[[ RECORDS SHOWN, beginning ]]

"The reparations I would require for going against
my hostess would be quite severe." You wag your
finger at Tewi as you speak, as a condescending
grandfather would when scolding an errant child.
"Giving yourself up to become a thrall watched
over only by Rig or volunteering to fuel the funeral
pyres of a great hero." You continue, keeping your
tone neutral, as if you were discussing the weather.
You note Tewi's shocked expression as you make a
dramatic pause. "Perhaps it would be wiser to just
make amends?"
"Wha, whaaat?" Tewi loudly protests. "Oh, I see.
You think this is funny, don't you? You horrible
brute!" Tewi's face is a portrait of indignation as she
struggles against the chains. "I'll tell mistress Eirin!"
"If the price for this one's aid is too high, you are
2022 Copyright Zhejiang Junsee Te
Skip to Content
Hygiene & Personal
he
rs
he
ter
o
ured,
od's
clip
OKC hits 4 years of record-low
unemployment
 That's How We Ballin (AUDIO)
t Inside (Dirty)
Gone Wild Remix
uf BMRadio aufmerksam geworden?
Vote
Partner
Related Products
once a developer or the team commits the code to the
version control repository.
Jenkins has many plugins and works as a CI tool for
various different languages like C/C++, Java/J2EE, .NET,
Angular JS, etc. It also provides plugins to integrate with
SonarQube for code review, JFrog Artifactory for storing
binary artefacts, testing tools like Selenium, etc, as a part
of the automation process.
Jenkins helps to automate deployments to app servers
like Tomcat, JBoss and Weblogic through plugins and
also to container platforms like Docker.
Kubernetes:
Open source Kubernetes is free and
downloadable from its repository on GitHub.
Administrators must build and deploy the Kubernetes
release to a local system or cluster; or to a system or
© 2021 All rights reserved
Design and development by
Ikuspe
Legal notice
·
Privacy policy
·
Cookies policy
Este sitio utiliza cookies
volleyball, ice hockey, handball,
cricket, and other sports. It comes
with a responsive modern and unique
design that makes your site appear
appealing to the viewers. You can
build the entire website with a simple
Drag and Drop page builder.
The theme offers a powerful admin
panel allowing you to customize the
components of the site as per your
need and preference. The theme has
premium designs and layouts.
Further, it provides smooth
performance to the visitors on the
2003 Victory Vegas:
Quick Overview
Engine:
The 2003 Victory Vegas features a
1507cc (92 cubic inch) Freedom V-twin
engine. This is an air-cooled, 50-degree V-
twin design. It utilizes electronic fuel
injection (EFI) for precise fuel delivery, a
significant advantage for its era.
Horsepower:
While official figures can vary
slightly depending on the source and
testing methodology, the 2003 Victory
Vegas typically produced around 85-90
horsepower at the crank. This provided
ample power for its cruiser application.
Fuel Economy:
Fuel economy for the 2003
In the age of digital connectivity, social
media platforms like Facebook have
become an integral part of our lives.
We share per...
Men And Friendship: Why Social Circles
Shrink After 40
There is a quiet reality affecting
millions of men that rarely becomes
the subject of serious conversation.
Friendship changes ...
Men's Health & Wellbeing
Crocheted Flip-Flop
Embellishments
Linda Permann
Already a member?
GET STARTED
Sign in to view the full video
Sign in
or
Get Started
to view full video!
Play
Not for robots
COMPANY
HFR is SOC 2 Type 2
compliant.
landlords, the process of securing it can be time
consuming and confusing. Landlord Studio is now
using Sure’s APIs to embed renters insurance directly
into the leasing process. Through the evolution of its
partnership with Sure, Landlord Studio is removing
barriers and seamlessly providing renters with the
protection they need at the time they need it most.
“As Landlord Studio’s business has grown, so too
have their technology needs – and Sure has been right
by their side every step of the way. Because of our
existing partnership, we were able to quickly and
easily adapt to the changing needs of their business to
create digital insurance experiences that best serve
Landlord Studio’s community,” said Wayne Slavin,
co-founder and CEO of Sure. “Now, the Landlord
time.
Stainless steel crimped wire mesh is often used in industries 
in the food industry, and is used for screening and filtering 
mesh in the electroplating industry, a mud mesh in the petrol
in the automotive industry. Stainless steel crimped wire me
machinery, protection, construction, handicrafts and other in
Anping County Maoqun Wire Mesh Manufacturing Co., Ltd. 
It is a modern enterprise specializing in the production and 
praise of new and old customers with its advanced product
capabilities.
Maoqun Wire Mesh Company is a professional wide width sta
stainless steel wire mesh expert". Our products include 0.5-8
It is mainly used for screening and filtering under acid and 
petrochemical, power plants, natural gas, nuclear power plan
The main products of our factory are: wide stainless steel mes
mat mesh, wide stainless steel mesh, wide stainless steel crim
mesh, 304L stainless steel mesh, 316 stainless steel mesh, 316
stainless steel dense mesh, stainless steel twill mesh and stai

[[ RECORDS SHOWN, end ]]

■ EXERCISE INSTRUCTIONS: The entries shown above must be restated word for word.

■ RESPONSE:
"The reparations I would require for going against
my hostess would be quite severe." You wag your
finger at Tewi as you speak, as a condescending
grandfather would when scolding an errant child.
"Giving yourself up to become a thrall watched
over only by Rig or volunteering to fuel the funeral
pyres of a great hero." You continue, keeping your
tone neutral, as if you were discussing the weather.
You note Tewi's shocked expression as you make a
dramatic pause. "Perhaps it would be wiser to just
make amends?"
"Wha, whaaat?" Tewi loudly protests. "Oh, I see.
You think this is funny, don't you? You horrible
brute!" Tewi's face is a portrait of indignation as she
struggles against the chains. "I'll tell mistress Eirin!"
"If the price for this one's aid is too high, you are
2022 Copyright Zhejiang Junsee Te
Skip to Content
Hygiene & Personal
he
rs
he
ter
o
ured,
od's
clip
OKC hits 4 years of record-low
unemployment
 That's How We Ballin (AUDIO)
t Inside (Dirty)
Gone Wild Remix
uf BMRadio aufmerksam geworden?
Vote
Partner
Related Products
once a developer or the team commits the code to the
version control repository.
Jenkins has many plugins and works as a CI tool for
various different languages like C/C++, Java/J2EE, .NET,
Angular JS, etc. It also provides plugins to integrate with
SonarQube for code review, JFrog Artifactory for storing
binary artefacts, testing tools like Selenium, etc, as a part
of the automation process.
Jenkins helps to automate deployments to app servers
like Tomcat, JBoss and Weblogic through plugins and
also to container platforms like Docker.
Kubernetes:
Open source Kubernetes is free and
downloadable from its repository on GitHub.
Administrators must build and deploy the Kubernetes
release to a local system or cluster; or to a system or
© 2021 All rights reserved
Design and development by
Ikuspe
Legal notice
·
Privacy policy
·
Cookies policy
Este sitio utiliza cookies
volleyball, ice hockey, handball,
cricket, and other sports. It comes
with a responsive modern and unique
design that makes your site appear
appealing to the viewers. You can
build the entire website with a simple
Drag and Drop page builder.
The theme offers a powerful admin
panel allowing you to customize the
components of the site as per your
need and preference. The theme has
premium designs and layouts.
Further, it provides smooth
performance to the visitors on the
2003 Victory Vegas:
Quick Overview
Engine:
The 2003 Victory Vegas features a
1507cc (92 cubic inch) Freedom V-twin
engine. This is an air-cooled, 50-degree V-
twin design. It utilizes electronic fuel
injection (EFI) for precise fuel delivery, a
significant advantage for its era.
Horsepower:
While official figures can vary
slightly depending on the source and
testing methodology, the 2003 Victory
Vegas typically produced around 85-90
horsepower at the crank. This provided
ample power for its cruiser application.
Fuel Economy:
Fuel economy for the 2003
In the age of digital connectivity, social
media platforms like Facebook have
become an integral part of our lives.
We share per...
Men And Friendship: Why Social Circles
Shrink After 40
There is a quiet reality affecting
millions of men that rarely becomes
the subject of serious conversation.
Friendship changes ...
Men's Health & Wellbeing
Crocheted Flip-Flop
Embellishments
Linda Permann
Already a member?
GET STARTED
Sign in to view the full video
Sign in
or
Get Started
to view full video!
Play
Not for robots
COMPANY
HFR is SOC 2 Type 2
compliant.
landlords, the process of securing it can be time
consuming and confusing. Landlord Studio is now
using Sure’s APIs to embed renters insurance directly
into the leasing process. Through the evolution of its
partnership with Sure, Landlord Studio is removing
barriers and seamlessly providing renters with the
protection they need at the time they need it most.
“As Landlord Studio’s business has grown, so too
have their technology needs – and Sure has been right
by their side every step of the way. Because of our
existing partnership, we were able to quickly and
easily adapt to the changing needs of their business to
create digital insurance experiences that best serve
Landlord Studio’s community,” said Wayne Slavin,
co-founder and CEO of Sure. “Now, the Landlord
time.
Stainless steel crimped wire mesh is often used in industries 
in the food industry, and is used for screening and filtering 
mesh in the electroplating industry, a mud mesh in the petrol
in the automotive industry. Stainless steel crimped wire me
machinery, protection, construction, handicrafts and other in
Anping County Maoqun Wire Mesh Manufacturing Co., Ltd. 
It is a modern enterprise specializing in the production and 
praise of new and old customers with its advanced product
capabilities.
Maoqun Wire Mesh Company is a professional wide width sta
stainless steel wire mesh expert". Our products include 0.5-8
It is mainly used for screening and filtering under acid and 
petrochemical, power plants, natural gas, nuclear power plan
The main products of our factory are: wide stainless steel mes
mat mesh, wide stainless steel mesh, wide stainless steel crim
mesh, 304L stainless steel mesh, 316 stainless steel mesh, 316
stainless steel dense mesh, stainless steel twill mesh and stai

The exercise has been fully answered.